WHAT TO DO.
An exact restatement of every record is required.

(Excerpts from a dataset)
>>
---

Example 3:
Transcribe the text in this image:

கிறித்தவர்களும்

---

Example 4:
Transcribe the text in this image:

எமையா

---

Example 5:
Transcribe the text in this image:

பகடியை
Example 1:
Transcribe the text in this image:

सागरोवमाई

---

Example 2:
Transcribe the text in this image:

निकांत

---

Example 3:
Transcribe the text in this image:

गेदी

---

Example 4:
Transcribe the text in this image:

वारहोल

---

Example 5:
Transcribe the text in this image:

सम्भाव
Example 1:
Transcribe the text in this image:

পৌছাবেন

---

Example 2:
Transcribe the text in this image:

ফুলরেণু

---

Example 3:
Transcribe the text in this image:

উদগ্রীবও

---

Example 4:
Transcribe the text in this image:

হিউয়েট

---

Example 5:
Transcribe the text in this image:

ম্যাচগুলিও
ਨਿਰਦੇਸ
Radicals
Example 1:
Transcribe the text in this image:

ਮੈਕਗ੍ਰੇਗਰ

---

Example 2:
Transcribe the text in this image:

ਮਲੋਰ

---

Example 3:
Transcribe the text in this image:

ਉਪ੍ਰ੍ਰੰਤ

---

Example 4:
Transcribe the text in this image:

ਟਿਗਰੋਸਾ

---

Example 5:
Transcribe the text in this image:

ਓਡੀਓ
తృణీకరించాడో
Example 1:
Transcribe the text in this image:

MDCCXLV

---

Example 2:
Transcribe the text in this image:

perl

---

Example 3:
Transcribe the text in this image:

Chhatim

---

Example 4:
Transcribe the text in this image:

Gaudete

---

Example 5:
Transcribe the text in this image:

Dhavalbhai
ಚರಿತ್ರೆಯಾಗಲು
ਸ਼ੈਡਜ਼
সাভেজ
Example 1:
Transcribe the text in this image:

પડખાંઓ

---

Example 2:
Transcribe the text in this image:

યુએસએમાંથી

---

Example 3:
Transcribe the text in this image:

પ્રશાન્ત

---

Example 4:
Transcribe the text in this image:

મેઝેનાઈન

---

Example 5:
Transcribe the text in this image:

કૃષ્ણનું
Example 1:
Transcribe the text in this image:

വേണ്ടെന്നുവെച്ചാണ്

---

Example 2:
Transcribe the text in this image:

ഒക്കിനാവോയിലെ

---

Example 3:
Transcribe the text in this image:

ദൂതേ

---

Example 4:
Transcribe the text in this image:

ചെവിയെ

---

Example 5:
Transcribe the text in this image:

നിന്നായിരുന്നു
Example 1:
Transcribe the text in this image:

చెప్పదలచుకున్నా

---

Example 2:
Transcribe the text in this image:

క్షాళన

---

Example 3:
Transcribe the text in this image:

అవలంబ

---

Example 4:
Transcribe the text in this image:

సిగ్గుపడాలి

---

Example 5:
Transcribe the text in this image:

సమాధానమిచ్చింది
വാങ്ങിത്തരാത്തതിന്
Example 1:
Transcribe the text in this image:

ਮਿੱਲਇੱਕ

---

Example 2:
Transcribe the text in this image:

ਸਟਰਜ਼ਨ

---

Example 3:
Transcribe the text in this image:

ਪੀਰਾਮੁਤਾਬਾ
<<
SOLUTION.
---

Example 3:
Transcribe the text in this image:

கிறித்தவர்களும்

---

Example 4:
Transcribe the text in this image:

எமையா

---

Example 5:
Transcribe the text in this image:

பகடியை
Example 1:
Transcribe the text in this image:

सागरोवमाई

---

Example 2:
Transcribe the text in this image:

निकांत

---

Example 3:
Transcribe the text in this image:

गेदी

---

Example 4:
Transcribe the text in this image:

वारहोल

---

Example 5:
Transcribe the text in this image:

सम्भाव
Example 1:
Transcribe the text in this image:

পৌছাবেন

---

Example 2:
Transcribe the text in this image:

ফুলরেণু

---

Example 3:
Transcribe the text in this image:

উদগ্রীবও

---

Example 4:
Transcribe the text in this image:

হিউয়েট

---

Example 5:
Transcribe the text in this image:

ম্যাচগুলিও
ਨਿਰਦੇਸ
Radicals
Example 1:
Transcribe the text in this image:

ਮੈਕਗ੍ਰੇਗਰ

---

Example 2:
Transcribe the text in this image:

ਮਲੋਰ

---

Example 3:
Transcribe the text in this image:

ਉਪ੍ਰ੍ਰੰਤ

---

Example 4:
Transcribe the text in this image:

ਟਿਗਰੋਸਾ

---

Example 5:
Transcribe the text in this image:

ਓਡੀਓ
తృణీకరించాడో
Example 1:
Transcribe the text in this image:

MDCCXLV

---

Example 2:
Transcribe the text in this image:

perl

---

Example 3:
Transcribe the text in this image:

Chhatim

---

Example 4:
Transcribe the text in this image:

Gaudete

---

Example 5:
Transcribe the text in this image:

Dhavalbhai
ಚರಿತ್ರೆಯಾಗಲು
ਸ਼ੈਡਜ਼
সাভেজ
Example 1:
Transcribe the text in this image:

પડખાંઓ

---

Example 2:
Transcribe the text in this image:

યુએસએમાંથી

---

Example 3:
Transcribe the text in this image:

પ્રશાન્ત

---

Example 4:
Transcribe the text in this image:

મેઝેનાઈન

---

Example 5:
Transcribe the text in this image:

કૃષ્ણનું
Example 1:
Transcribe the text in this image:

വേണ്ടെന്നുവെച്ചാണ്

---

Example 2:
Transcribe the text in this image:

ഒക്കിനാവോയിലെ

---

Example 3:
Transcribe the text in this image:

ദൂതേ

---

Example 4:
Transcribe the text in this image:

ചെവിയെ

---

Example 5:
Transcribe the text in this image:

നിന്നായിരുന്നു
Example 1:
Transcribe the text in this image:

చెప్పదలచుకున్నా

---

Example 2:
Transcribe the text in this image:

క్షాళన

---

Example 3:
Transcribe the text in this image:

అవలంబ

---

Example 4:
Transcribe the text in this image:

సిగ్గుపడాలి

---

Example 5:
Transcribe the text in this image:

సమాధానమిచ్చింది
വാങ്ങിത്തരാത്തതിന്
Example 1:
Transcribe the text in this image:

ਮਿੱਲਇੱਕ

---

Example 2:
Transcribe the text in this image:

ਸਟਰਜ਼ਨ

---

Example 3:
Transcribe the text in this image:

ਪੀਰਾਮੁਤਾਬਾ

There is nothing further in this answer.